Problem :: Locate every line in the data below that contains the string "True", and copy each one out. Matching is case-sensitive.

(Figure understanding tasks)
· · · · · · ·

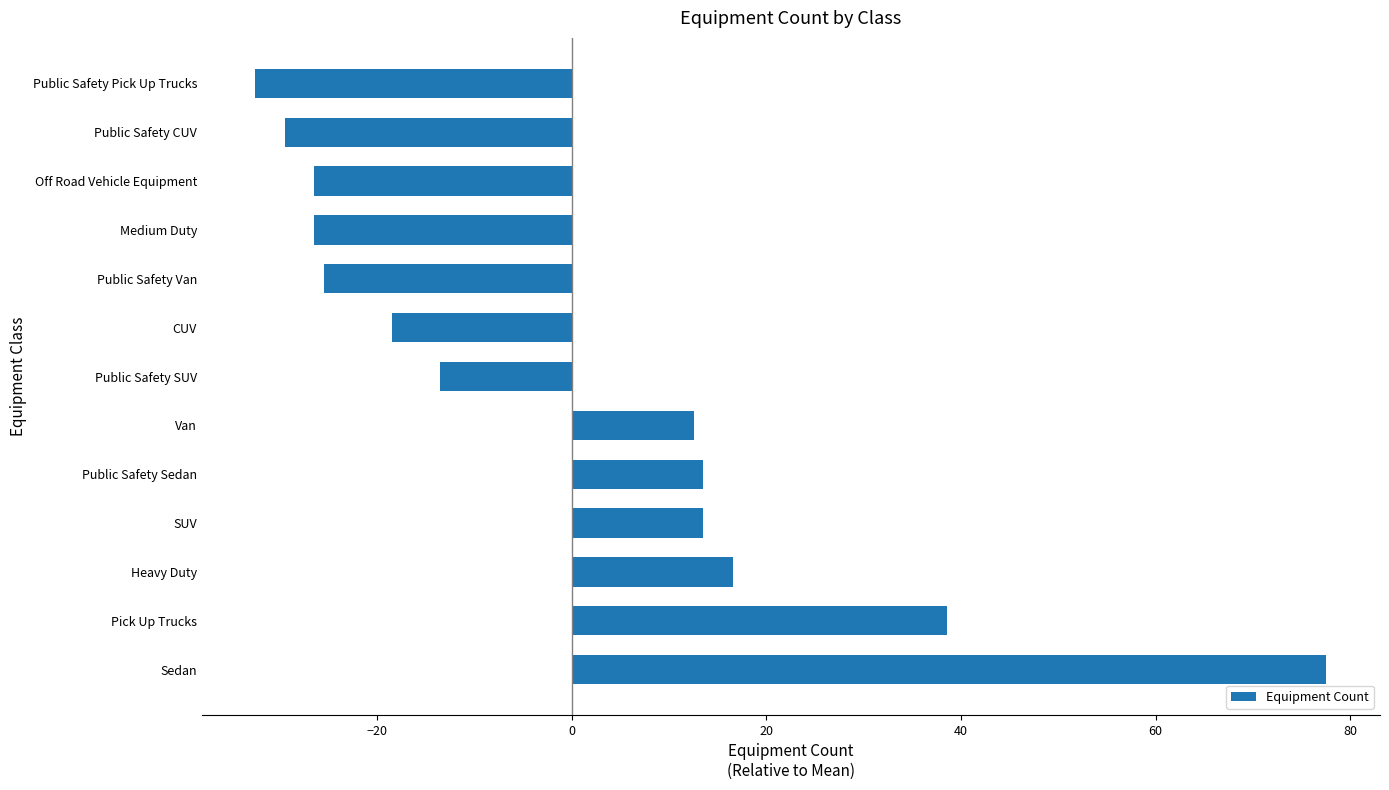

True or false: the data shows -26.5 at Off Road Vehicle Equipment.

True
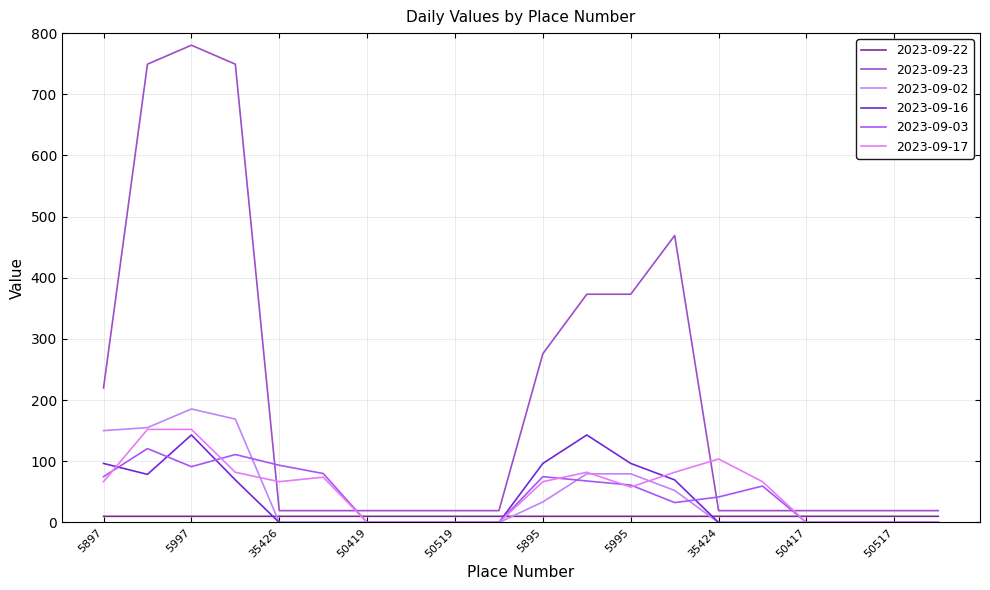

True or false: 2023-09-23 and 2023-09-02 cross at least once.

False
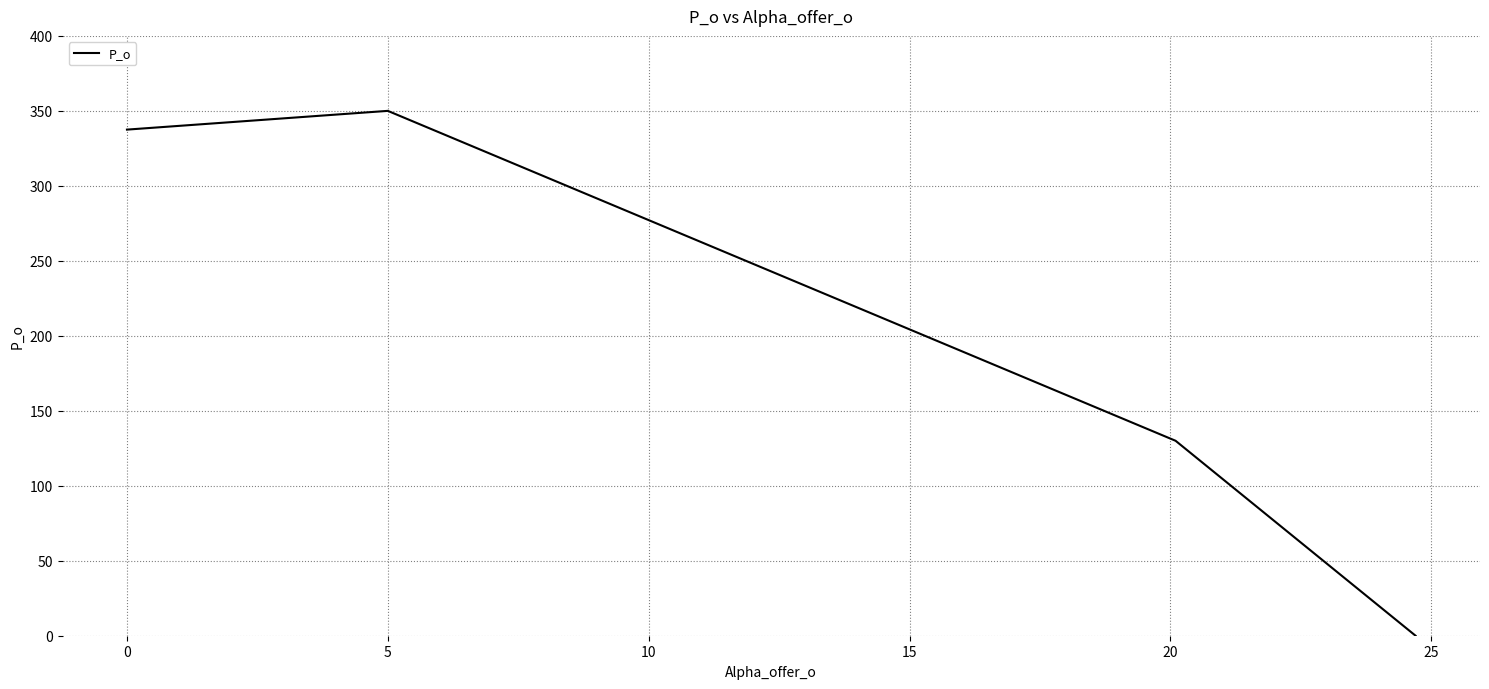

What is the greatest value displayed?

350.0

· · · · · · ·

Exercise answer ::
True or false: the data shows -26.5 at Off Road Vehicle Equipment.
True
True or false: 2023-09-23 and 2023-09-02 cross at least once.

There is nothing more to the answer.